— 課題要件 —
• a. 抜粋をもとに、次の三つの問いに答えよ。解答も同じく(i)(ii)(iii)の記号を付け、一行ずつ記すこと。
(i) 芝浦が休校になった原因は何か。
(ii) 筆者が非公開で他に持っている、自分の報告をする場所=webサイトはいくつか。
(iii) 筆者によれば、歴史読みの重要さはどこにあるか。
• b. 抜粋の中で題名が挙げられている映画をすべて書き出せ。
• c. 抜粋のうち、「日記を書かないのは、決して何」を含む語句から始め、「言い聞かせているのであるが。」で終わる部分を一字も変えずに書き写せ。

日記を書かないのは、決して何かに落ち込んでいるわけでも鬱々と引きこもっているわけでもなく、むしろ状況は逆で、忙しくも刺激的な日々を送っている中で、考えをまとまった文章として定着する前に、もう少し思索に時間を割きたいという欲求の現れであるし、自分の報告をする場所=webサイトを非公開ながら他に2つ持ってしまっているからでもあるし、何しろ最近は、昨年までよりもオーラル・コミュニケーションの頻度が大幅に増加しているために、そちらの方を多いに楽しみたいという気持ちが現れてきたからである。口頭による伝達行為は、思索を巡らす中である種の迷いを切り捨て、「言葉にしてしまわなければならない瞬間」が存在する。僕はやっぱり、なんやかんやと話しを広げていくのは苦手のようで、話しを広げようとすると結局もとの話しに戻ってしまい、そういった思考も鍛えたいとは思うけれども、ただ単純かつ核心的なことを突くほうがナチュラルなようである。
研究室にいると、学部生の社会的・歴史的に無知で不器用ではあるが故に鋭利で直截的な意見を目に・耳にする機会が多く、その度に帯を締め直し原点回帰する必要性を胸に抱く。研究を続けるということは、物事を知ることの重要性と同程度に、物事を忘れ、自分の意見を強くする意志の重要性を伴う。何しろ、歴史というのはmisreadingの体系であり、本を読もうが所詮意見は自らの作り出すテクストの中にしか存在しないのだから、歴史読みの正確さなど「ほどほど」で良いのである。歴史読みの重要さは、事実の記述の正確さではなく、論理と議論の中にあるのである。ただ、歴史を正確に解きほぐしていく行為の中で、辿り着く核心的な重要物というものがあるのだから、ただ単に自分の意見を言いたいがために、いい加減に歴史を引用していいわけでは決してないのだ! と、今僕はこう書きながら自分に言い聞かせているのであるが。
最近の出来事:
芝浦が麻疹のために1週間半休校になり、そのためにできた余暇で多少映画を観れた。あまり期待をしていたわけではないが、「パッチギ」にはしてやられた。荒々しいがひさしぶりに活劇というものを見たし、誰しもが生まれながらに持つ、先人の行った過去に対して自分が悪いわけでもないのにそれを償わなければならないまでではないが、少なからぬ罪悪感を持たなければならないという何とも馬鹿馬鹿しいジレンマを描き出しているではないか。「ゲロッパ」にあった停滞感もなく、テンポの良い編集に、いつしか映画に参加してしまった。「スパイダーマン2」は随分とB級だった。摩天楼をブランコ的運動で飛び回る爽快さは否定できないけれども。

— データ一覧 —

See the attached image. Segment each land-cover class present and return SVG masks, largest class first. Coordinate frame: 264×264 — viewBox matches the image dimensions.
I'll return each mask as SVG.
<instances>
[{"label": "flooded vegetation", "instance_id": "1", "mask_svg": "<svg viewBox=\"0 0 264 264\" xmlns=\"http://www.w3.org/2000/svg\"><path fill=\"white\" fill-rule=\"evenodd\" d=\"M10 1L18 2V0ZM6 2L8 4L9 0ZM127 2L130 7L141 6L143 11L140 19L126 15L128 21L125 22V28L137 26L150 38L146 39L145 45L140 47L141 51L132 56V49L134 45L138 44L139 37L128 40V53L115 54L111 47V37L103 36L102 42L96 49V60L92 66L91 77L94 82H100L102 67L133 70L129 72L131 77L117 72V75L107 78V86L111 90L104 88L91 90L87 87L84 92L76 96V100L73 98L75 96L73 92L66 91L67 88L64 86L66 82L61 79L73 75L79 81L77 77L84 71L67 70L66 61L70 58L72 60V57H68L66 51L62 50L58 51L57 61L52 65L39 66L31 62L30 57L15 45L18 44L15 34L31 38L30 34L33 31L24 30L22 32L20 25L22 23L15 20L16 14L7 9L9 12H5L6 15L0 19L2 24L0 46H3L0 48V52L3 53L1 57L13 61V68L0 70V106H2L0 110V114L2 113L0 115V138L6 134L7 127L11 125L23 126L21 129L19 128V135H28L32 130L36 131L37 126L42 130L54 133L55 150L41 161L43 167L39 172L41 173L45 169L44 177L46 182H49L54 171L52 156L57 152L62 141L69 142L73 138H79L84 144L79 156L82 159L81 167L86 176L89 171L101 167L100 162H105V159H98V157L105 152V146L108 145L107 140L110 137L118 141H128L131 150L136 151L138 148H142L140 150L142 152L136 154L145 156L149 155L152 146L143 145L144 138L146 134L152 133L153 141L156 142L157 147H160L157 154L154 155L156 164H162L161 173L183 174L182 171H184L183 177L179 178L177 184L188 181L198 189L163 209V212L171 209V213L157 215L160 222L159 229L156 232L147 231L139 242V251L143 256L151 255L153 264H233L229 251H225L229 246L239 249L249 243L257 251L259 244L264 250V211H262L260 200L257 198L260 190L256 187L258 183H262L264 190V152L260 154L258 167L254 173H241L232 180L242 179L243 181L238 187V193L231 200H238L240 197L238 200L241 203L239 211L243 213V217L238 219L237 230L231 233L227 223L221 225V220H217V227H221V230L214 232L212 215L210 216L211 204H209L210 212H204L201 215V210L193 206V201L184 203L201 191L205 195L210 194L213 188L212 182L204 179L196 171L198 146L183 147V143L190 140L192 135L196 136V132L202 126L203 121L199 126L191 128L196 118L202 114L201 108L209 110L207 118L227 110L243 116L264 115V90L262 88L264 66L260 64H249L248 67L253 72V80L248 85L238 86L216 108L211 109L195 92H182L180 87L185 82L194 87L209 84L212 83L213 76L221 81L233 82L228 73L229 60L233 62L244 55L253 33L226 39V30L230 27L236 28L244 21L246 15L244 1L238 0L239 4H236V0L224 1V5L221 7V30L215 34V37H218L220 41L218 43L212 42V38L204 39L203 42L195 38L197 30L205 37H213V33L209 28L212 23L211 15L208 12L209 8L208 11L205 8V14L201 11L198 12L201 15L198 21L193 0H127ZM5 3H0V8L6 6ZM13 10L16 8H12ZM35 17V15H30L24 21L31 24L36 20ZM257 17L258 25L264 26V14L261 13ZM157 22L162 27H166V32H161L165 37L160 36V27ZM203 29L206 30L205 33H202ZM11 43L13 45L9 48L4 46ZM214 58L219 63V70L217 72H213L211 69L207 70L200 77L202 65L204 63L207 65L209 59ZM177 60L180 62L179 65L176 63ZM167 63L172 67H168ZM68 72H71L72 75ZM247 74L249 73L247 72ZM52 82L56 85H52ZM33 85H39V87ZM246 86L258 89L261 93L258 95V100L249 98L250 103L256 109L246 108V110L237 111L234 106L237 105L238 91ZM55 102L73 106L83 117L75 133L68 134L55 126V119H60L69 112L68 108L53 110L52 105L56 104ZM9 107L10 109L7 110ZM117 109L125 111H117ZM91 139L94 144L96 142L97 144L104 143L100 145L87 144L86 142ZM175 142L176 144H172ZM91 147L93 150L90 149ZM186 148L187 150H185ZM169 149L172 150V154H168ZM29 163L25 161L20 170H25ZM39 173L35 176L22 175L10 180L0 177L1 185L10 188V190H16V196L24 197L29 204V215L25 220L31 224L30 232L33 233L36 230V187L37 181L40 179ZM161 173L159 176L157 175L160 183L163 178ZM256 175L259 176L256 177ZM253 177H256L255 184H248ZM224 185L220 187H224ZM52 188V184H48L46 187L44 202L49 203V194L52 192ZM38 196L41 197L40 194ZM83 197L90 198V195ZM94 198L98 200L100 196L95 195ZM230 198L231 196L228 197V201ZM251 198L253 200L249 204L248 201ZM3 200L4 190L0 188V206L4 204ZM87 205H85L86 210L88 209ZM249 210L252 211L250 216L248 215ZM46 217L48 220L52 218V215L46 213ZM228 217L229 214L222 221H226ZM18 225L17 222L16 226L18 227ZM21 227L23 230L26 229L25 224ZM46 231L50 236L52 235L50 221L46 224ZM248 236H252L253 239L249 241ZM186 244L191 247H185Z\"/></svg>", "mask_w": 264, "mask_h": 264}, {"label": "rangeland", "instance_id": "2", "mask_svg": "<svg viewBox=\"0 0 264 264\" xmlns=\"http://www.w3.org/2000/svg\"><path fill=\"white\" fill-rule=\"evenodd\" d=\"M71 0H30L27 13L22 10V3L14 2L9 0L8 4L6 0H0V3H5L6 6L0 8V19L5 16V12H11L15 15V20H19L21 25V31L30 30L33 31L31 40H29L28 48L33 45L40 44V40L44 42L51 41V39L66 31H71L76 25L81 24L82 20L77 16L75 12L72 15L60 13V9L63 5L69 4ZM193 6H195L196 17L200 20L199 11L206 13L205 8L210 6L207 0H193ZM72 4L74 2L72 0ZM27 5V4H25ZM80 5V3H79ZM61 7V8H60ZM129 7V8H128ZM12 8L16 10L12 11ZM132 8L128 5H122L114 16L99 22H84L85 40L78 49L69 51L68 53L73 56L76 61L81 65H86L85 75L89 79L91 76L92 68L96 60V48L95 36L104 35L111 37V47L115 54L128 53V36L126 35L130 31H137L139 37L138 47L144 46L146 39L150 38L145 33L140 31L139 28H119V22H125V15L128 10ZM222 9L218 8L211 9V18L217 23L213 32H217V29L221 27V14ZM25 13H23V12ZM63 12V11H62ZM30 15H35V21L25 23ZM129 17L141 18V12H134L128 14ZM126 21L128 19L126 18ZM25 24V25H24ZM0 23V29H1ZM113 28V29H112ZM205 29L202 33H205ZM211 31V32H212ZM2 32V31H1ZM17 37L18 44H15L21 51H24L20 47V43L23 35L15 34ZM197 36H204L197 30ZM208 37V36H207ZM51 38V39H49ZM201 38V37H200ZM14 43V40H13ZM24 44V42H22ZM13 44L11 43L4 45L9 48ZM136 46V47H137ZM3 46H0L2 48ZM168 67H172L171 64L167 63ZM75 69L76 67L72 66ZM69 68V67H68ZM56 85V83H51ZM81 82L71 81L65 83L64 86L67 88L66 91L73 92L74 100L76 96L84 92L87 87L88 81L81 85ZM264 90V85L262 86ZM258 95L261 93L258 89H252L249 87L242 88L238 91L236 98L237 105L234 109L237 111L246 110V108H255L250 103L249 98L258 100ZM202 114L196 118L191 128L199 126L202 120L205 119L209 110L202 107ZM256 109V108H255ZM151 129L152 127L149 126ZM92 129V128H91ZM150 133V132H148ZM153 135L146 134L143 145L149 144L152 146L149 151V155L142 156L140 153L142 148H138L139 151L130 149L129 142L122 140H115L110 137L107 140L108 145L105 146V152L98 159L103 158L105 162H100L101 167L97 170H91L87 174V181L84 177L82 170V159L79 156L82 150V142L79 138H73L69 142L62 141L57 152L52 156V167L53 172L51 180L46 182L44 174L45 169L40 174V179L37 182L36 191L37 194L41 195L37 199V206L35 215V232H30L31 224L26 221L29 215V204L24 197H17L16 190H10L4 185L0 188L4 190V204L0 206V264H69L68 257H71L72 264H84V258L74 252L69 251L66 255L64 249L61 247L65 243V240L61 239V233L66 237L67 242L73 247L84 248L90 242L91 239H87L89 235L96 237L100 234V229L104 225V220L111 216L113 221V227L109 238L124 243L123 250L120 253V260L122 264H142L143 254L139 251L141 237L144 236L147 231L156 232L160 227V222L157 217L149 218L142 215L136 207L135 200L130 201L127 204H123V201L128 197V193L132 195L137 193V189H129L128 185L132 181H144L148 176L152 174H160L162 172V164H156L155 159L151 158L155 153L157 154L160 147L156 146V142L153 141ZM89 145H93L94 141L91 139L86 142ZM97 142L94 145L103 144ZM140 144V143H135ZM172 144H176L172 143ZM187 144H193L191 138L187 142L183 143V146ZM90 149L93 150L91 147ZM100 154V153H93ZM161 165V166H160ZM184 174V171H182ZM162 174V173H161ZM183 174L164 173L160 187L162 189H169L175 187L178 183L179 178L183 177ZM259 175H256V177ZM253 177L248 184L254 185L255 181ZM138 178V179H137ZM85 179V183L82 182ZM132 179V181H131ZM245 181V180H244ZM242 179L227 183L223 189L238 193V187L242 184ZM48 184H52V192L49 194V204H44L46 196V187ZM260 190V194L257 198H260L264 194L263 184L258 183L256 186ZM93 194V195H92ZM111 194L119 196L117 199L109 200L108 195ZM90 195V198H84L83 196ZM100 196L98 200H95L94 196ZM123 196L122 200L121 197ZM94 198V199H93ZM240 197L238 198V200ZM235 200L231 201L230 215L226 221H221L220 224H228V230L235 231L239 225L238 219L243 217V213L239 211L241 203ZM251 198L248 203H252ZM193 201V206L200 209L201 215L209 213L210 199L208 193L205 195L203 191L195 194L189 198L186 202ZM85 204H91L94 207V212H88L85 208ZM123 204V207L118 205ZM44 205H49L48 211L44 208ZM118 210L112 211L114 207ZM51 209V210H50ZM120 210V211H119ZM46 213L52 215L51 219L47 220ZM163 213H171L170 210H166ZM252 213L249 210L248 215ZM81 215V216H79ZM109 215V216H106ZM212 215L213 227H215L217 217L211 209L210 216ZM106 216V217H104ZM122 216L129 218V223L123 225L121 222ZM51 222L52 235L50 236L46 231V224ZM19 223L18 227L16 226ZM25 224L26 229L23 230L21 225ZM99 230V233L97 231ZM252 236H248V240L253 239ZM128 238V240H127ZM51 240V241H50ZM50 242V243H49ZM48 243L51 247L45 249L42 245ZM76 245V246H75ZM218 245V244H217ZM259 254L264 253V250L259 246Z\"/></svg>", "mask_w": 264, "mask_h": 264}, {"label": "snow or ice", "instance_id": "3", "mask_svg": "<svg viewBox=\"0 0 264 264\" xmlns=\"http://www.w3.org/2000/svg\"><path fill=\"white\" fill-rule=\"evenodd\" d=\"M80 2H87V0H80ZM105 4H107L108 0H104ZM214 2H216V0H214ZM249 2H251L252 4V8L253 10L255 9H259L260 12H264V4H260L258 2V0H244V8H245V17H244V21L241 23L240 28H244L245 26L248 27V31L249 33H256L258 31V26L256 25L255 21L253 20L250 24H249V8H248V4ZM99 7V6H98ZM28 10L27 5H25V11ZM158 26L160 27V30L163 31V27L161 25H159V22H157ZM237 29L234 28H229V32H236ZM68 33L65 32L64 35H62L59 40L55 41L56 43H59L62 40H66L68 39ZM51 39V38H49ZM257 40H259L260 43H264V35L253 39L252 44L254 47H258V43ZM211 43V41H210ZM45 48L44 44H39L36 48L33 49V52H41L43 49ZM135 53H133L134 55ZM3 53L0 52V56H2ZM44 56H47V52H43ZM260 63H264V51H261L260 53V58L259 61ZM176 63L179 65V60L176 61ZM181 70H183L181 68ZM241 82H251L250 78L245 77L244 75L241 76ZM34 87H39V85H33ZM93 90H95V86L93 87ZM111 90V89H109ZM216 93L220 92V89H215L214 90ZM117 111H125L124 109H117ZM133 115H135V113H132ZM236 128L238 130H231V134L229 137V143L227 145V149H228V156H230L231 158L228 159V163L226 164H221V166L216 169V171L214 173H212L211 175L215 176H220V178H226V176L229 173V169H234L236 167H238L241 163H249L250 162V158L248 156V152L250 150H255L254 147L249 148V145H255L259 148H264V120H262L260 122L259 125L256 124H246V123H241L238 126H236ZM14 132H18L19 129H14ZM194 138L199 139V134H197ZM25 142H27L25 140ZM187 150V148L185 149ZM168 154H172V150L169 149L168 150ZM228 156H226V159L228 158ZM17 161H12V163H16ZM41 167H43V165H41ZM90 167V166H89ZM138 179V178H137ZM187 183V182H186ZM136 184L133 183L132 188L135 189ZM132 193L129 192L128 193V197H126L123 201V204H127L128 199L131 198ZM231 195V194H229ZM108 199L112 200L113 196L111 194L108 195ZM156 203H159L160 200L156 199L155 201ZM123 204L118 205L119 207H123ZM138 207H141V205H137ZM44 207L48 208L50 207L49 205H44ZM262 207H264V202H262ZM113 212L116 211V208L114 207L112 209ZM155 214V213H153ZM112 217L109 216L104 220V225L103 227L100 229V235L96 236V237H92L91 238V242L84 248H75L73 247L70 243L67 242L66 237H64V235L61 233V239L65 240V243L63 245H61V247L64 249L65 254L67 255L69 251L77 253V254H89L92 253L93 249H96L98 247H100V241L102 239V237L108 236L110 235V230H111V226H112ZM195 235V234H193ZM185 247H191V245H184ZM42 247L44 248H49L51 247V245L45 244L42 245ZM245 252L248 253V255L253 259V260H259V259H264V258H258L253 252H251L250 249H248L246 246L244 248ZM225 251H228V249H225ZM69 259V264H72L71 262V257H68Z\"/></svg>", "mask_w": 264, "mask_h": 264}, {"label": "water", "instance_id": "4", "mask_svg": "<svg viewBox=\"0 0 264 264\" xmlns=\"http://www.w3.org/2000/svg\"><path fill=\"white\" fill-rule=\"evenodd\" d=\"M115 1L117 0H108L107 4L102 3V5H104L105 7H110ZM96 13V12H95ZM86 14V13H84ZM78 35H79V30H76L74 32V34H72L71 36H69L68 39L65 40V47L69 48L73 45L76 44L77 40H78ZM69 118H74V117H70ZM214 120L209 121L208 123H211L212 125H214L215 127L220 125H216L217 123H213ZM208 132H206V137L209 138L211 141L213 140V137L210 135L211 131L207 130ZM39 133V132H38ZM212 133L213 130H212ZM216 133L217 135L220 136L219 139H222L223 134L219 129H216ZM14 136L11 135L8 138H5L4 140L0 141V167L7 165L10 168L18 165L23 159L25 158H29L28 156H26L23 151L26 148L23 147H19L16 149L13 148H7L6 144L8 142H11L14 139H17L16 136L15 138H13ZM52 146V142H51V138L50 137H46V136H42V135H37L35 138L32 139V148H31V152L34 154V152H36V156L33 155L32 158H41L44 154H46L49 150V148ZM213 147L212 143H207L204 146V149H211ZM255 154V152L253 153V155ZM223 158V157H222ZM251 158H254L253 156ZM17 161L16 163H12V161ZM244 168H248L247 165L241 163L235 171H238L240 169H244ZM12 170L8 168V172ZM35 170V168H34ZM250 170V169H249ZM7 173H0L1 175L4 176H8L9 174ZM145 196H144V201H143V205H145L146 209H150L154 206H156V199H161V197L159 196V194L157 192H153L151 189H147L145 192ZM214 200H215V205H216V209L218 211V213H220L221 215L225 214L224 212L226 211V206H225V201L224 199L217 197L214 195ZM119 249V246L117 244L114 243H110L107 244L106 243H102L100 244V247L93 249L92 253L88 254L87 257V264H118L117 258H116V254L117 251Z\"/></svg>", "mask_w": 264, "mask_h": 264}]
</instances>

— 想定解答 —
• a.
(i) 麻疹
(ii) 2つ
(iii) 論理と議論の中

• b.
「パッチギ」
「ゲロッパ」
「スパイダーマン2」

• c.
日記を書かないのは、決して何かに落ち込んでいるわけでも鬱々と引きこもっているわけでもなく、むしろ状況は逆で、忙しくも刺激的な日々を送っている中で、考えをまとまった文章として定着する前に、もう少し思索に時間を割きたいという欲求の現れであるし、自分の報告をする場所=webサイトを非公開ながら他に2つ持ってしまっているからでもあるし、何しろ最近は、昨年までよりもオーラル・コミュニケーションの頻度が大幅に増加しているために、そちらの方を多いに楽しみたいという気持ちが現れてきたからである。口頭による伝達行為は、思索を巡らす中である種の迷いを切り捨て、「言葉にしてしまわなければならない瞬間」が存在する。僕はやっぱり、なんやかんやと話しを広げていくのは苦手のようで、話しを広げようとすると結局もとの話しに戻ってしまい、そういった思考も鍛えたいとは思うけれども、ただ単純かつ核心的なことを突くほうがナチュラルなようである。
研究室にいると、学部生の社会的・歴史的に無知で不器用ではあるが故に鋭利で直截的な意見を目に・耳にする機会が多く、その度に帯を締め直し原点回帰する必要性を胸に抱く。研究を続けるということは、物事を知ることの重要性と同程度に、物事を忘れ、自分の意見を強くする意志の重要性を伴う。何しろ、歴史というのはmisreadingの体系であり、本を読もうが所詮意見は自らの作り出すテクストの中にしか存在しないのだから、歴史読みの正確さなど「ほどほど」で良いのである。歴史読みの重要さは、事実の記述の正確さではなく、論理と議論の中にあるのである。ただ、歴史を正確に解きほぐしていく行為の中で、辿り着く核心的な重要物というものがあるのだから、ただ単に自分の意見を言いたいがために、いい加減に歴史を引用していいわけでは決してないのだ! と、今僕はこう書きながら自分に言い聞かせているのであるが。